The freedom to accept or reject divine communications is much less clear in Islam than in Judaism and Christianity. Where this vision exists it makes believers resistant to being overruled by hostile antagonists among the people, or by the actions of the state in any of its branches. It also opens the road to a more secular philosophy of life, a religion without magic.
The fall of the Roman Empire in western Europe weakened the power of the state, but left the Roman Catholic Church strong. During the Middle Ages the Church had far more influence on education than it had had under the Romans.
The Reformation did not put a stop to this. It rather made the literacy of the masses ever more urgent an issue. Education was usually conducted in private schools. The Swedish ecclesiastical law of 1686 ordered ministers of the Lutheran State Church to hold regular, systematic examination on the catechism in households; these interrogations were documented, as was the literacy of the members of the household. Most private schools that taught reading were subsequently made redundant by the establishment of a state monopoly: in 1842 the Swedish Riksdag voted for a six-year compulsory elementary school. In 1888 the clergy no longer had to conduct examinations in homes or record literacy.
This weakening of the churches' influence on schools was typical for all Europe. Morning prayers in schools were the last vestige of the power the church had once had. After the end of World War II, they were gradually phased out in all of western Europe. As the victor in the Spanish civil war in the 1930s, Franco returned the power over education to the Catholic Church, but after his death in 1975 and the defeat of Spanish fascism, education once again fell under the aegis of democratically elected politicians.
Freedom of religion guarantees that different religious persuasions can coexist. The schools can therefore change from teaching a religion to teaching about religions. For publicly financed obligatory schools this has been a much used opening. Anyone who desires to learn more about his own religion has to turn to instructions by churches, synagogues, temples, or mosques. In contrast to the teaching of other activities in other societal realms such as exercises in democracy, carrying out simple business transactions, practicing or performing in art, religious practices such as mass or prayers have been expelled in publicly financed schools in most Western countries. In France and the United States this policy is over two hundred years old.
Parochial schools provide general education in addition to religious instruction in the own faith. Whether the study includes world religions varies. It is difficult to teach history or geography or social science without mentioning them.

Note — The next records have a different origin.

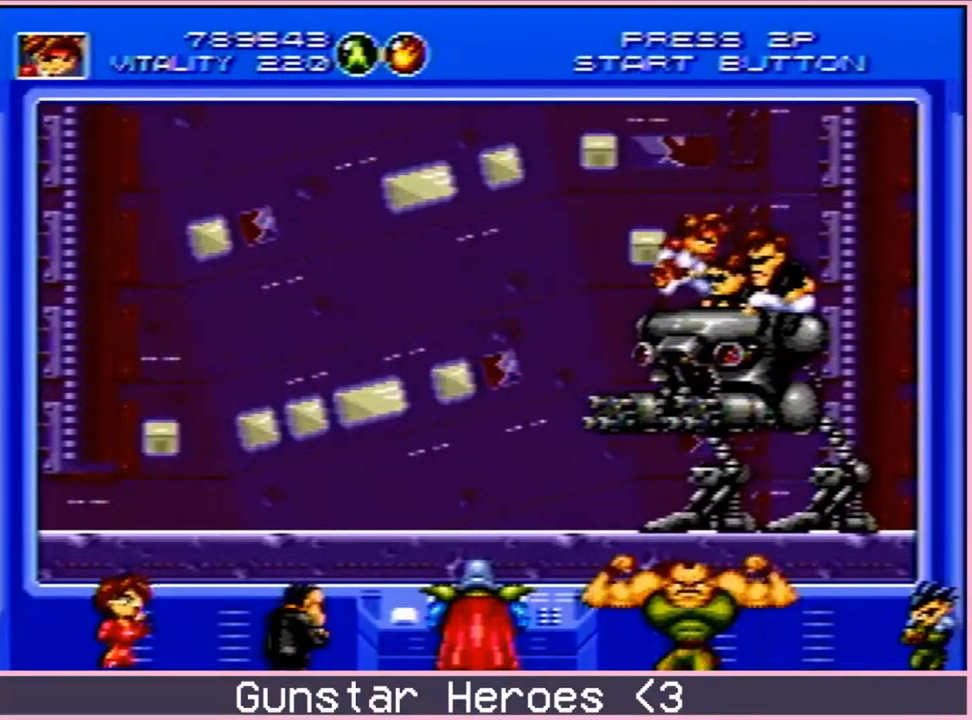
{"buttons": [], "events": []}
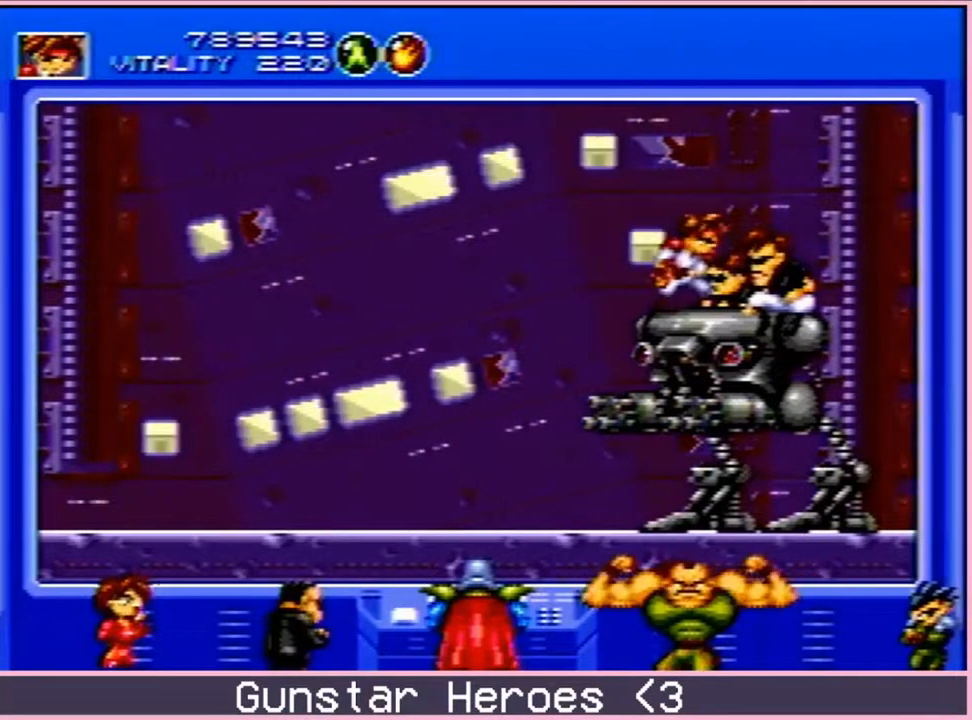
{"buttons": ["DPAD_DOWN", "DPAD_RIGHT"], "events": [[400, "DPAD_LEFT", "down"], [433, "DPAD_DOWN", "down"], [450, "DPAD_LEFT", "up"], [467, "DPAD_RIGHT", "down"]]}
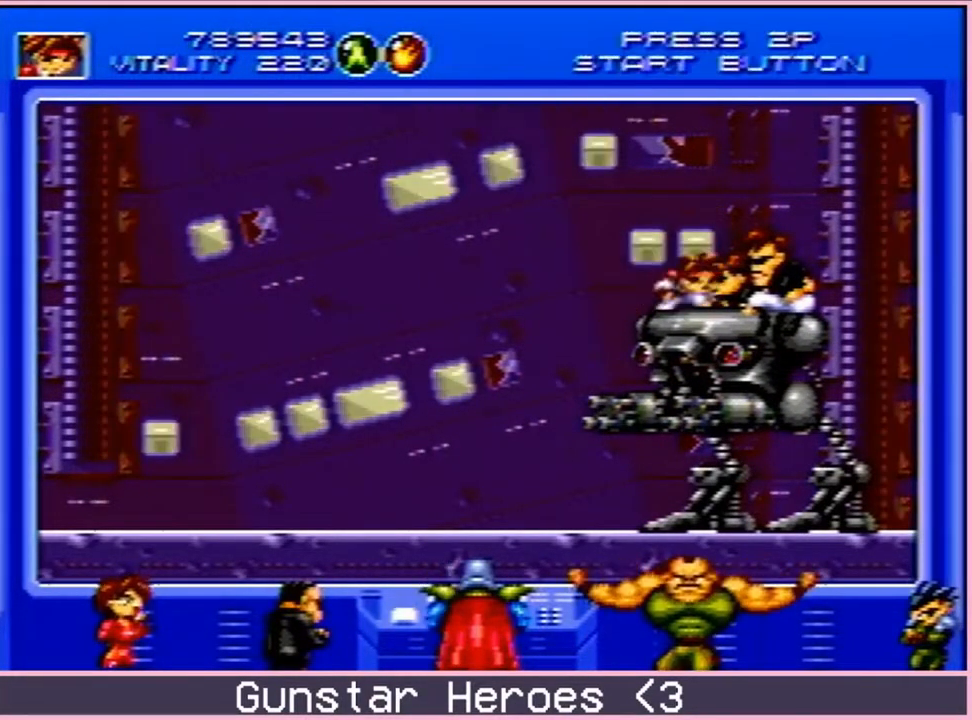
{"buttons": [], "events": [[17, "B", "down"], [17, "DPAD_DOWN", "up"], [83, "DPAD_RIGHT", "up"], [100, "B", "up"]]}
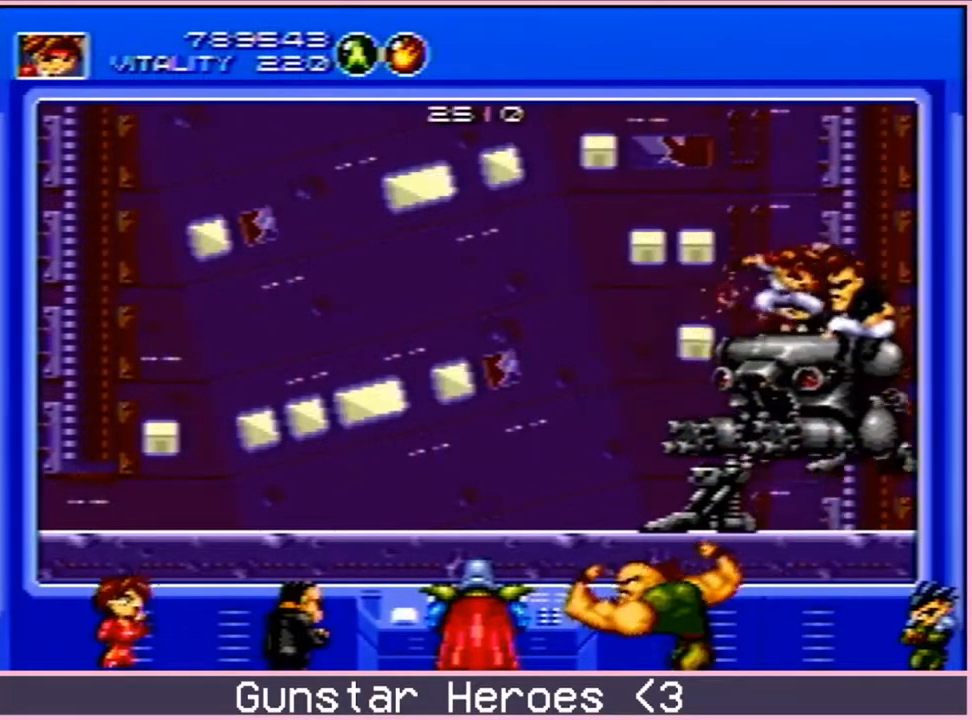
{"buttons": ["DPAD_DOWN", "DPAD_RIGHT"], "events": [[333, "DPAD_LEFT", "down"], [433, "DPAD_DOWN", "down"], [483, "DPAD_LEFT", "up"], [500, "DPAD_RIGHT", "down"]]}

In science we reject any reasoning using our fourth magic principle — that all happenings and creations are willed by some being — to subordinate science to religion. The participants at the annual meeting of the American Society for the Advancement of Science in San Francisco 2001 heard Pervez Hoodbhoy, professor of nuclear and high-energy physics at Quaid-e-Azam University in Islamabad, cite a guide to teaching chemistry in the Islamic way, decrying the usual way in which the formation of water from hydrogen and oxygen is taught. "No, says the book, the teacher must say that when hydrogen and oxygen combine then, by the Will of Allah, they turn into water." Such a formulae, of course, has no place in natural science; it adds nothing of scientific value. It is simply an unwarranted claim of hegemony in society on the part of the realm of religion. Such claims have no place in a many-splendored society.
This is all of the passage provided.